Microsoft, Wolfram and the Future of Computable Data
With the recent addition of Wolfram|Alpha knowledge to Microsoft Office 365, Wolfram has now delivered computational knowledge integration projects to four of the five biggest tech companies in the world. Products central to the business of these big companies, such as Apple’s Siri and now Microsoft Excel, rely on Wolfram to deliver knowledge and computation, on demand and at scale.
Why do these top organizations come to Wolfram?
The answer has two parts.
1. Wolfram Does Computable Data
Data is cheap, and there is no end to suppliers of data on every topic. But data alone isn’t enough. For data to be actionable—so that you can find meaningful insights and make better, informed decisions—it must be set up in a way that is immediately usable in a wide range of computations. Wolfram is the only company to make that a practical reality consistently across multiple domains.
Think of the places where you get information and consider the level that they reach on Wolfram’s computable data scale. You’ll quickly see that they typically fall far short of level 10: data suitable for repeated, systematic computations.

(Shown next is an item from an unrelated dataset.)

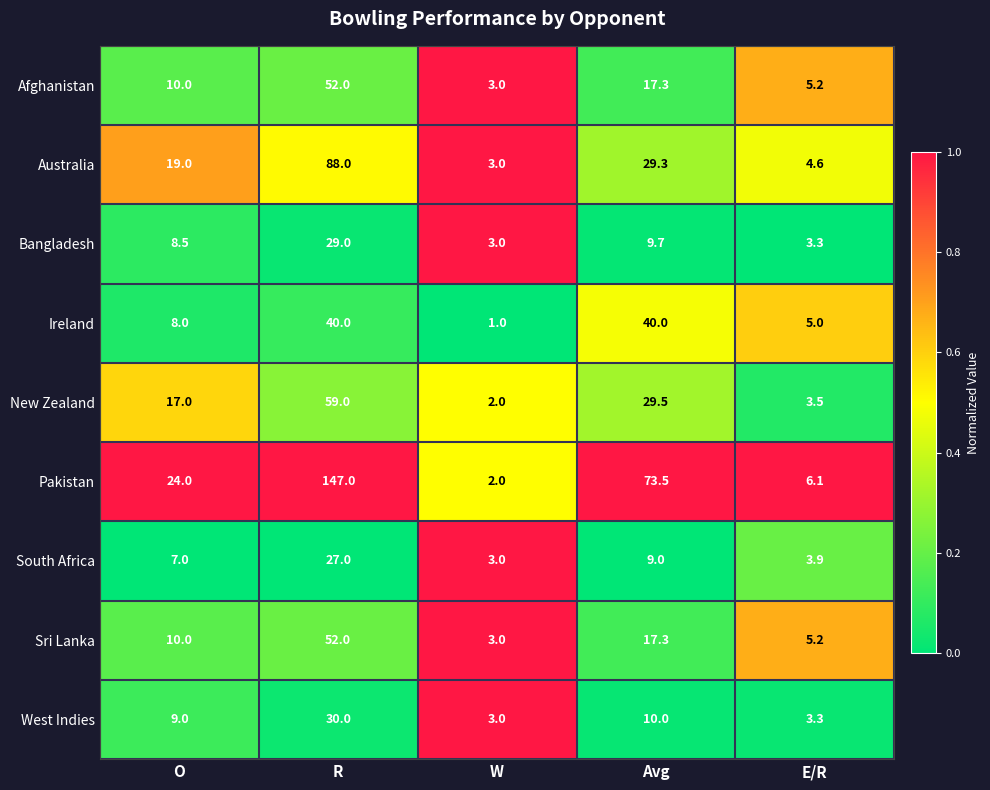

Is the value of Sri Lanka at Avg greater than the value of New Zealand at W?

Yes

But does this careful design and curation matter? “Search” as an approach ignores this completely, and the data you get is typically level 1 or 2, but that is why there is very little computational insight across web-sourced data, and what little there is requires immense human effort. There are plenty of specialized data sources where computation can be done within a narrow domain, but that is because a developer has worked out the reports and computations for specific queries.
Even the simplest computation, such as adding two data points, is dangerous with raw data unless you bring a human developer in to answer key questions. Are numbers in the same units? Are they categorized and labeled the same way? If they are dates, are they in the same date system/time zone/time granularity? If the data is comprised of images, sound or videos, are they the same sample rates, number of channels and colorspace? What if they are time series but of different lengths or different sample rates?

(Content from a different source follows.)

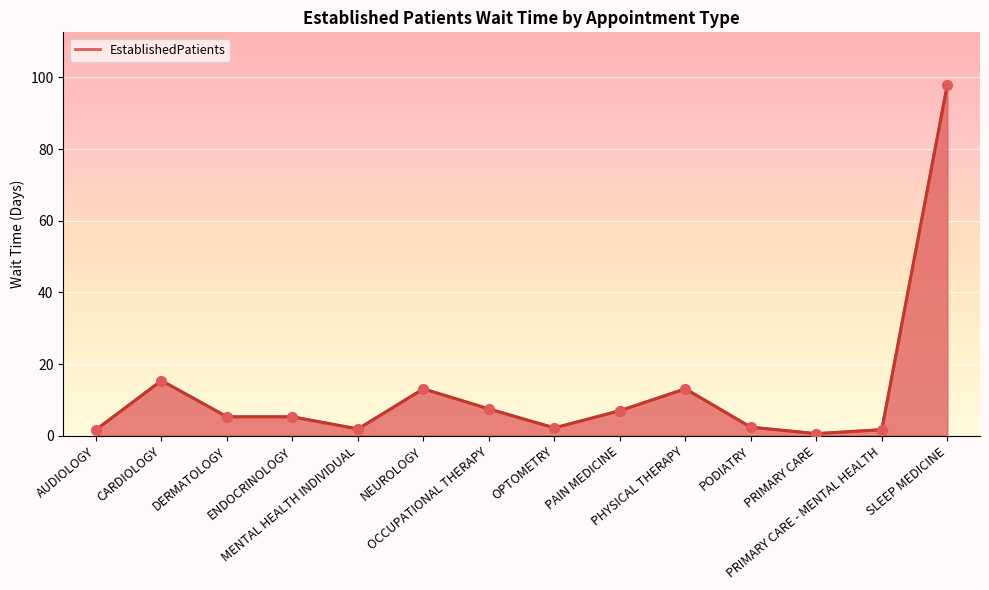

Approximately how many times larger is the value at PODIATRY compared to PHYSICAL THERAPY?

0.2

This is important for the “question-and-answer” integration that Wolfram provides for digital assistants, but it is vital for live data to be reusable within Excel.
Computable data works.
2. Wolfram Is Serious
Having unique technology isn’t enough. Plenty of startups have smart ideas. But when a $292 billion company like Microsoft wants to use technology to add power to one of its most important products, reliability is paramount—not only reliable technology but also, more importantly, a reliable organization. With over 30 years of experience, Wolfram hasn’t just built great technology: it’s built processes, a team and a culture.
Because other companies know that Wolfram runs very high-traffic websites plus the existing API feeds to Apple’s Siri and others without major incident; that we have technical service teams around the world solving data science problems and building custom solutions for companies across many industries; and even that we have maintained steady business practices with our customers over the long term, they know that we’re the right company to work with. Smart, yes, but smart with a solid reputation too.
The Wolfram Language is the power behind global computation, from consumer access via the world’s major intelligent assistants to millions of daily queries being answered directly through Wolfram|Alpha to expert computable use within Mathematica through licenses purchased by the world’s major commercial research labs and universities (and sometimes even entire countries). With the Microsoft 365 Excel integration, another ecosystem of 750 million users will make computable use of the Wolfram Knowledgebase.
Wolfram is how the world computes with knowledge.